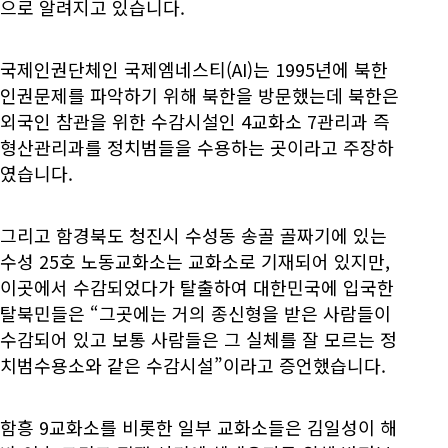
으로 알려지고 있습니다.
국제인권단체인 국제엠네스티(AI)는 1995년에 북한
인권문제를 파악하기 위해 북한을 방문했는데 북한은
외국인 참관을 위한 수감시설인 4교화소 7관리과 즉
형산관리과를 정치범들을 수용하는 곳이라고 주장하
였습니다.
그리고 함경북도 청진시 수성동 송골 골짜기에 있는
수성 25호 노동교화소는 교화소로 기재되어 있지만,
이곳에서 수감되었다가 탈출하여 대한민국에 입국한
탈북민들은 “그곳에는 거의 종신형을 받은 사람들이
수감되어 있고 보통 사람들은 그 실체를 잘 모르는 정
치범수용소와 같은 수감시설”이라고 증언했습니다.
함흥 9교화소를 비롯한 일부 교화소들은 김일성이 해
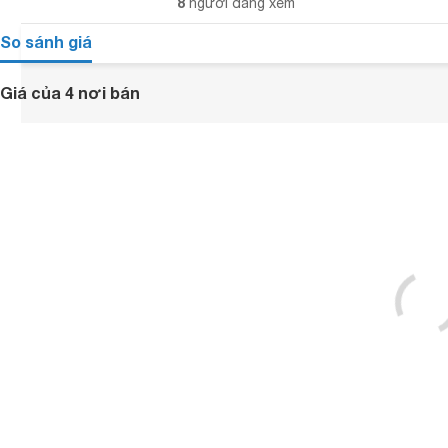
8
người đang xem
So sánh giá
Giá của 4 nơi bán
--- --- ---
== EXERCISE AIM ==
Copy the text of the listing above line for line, with no changes, and leave out the pictures.

== RESPONSE ==
으로 알려지고 있습니다.
국제인권단체인 국제엠네스티(AI)는 1995년에 북한
인권문제를 파악하기 위해 북한을 방문했는데 북한은
외국인 참관을 위한 수감시설인 4교화소 7관리과 즉
형산관리과를 정치범들을 수용하는 곳이라고 주장하
였습니다.
그리고 함경북도 청진시 수성동 송골 골짜기에 있는
수성 25호 노동교화소는 교화소로 기재되어 있지만,
이곳에서 수감되었다가 탈출하여 대한민국에 입국한
탈북민들은 “그곳에는 거의 종신형을 받은 사람들이
수감되어 있고 보통 사람들은 그 실체를 잘 모르는 정
치범수용소와 같은 수감시설”이라고 증언했습니다.
함흥 9교화소를 비롯한 일부 교화소들은 김일성이 해
8
người đang xem
So sánh giá
Giá của 4 nơi bán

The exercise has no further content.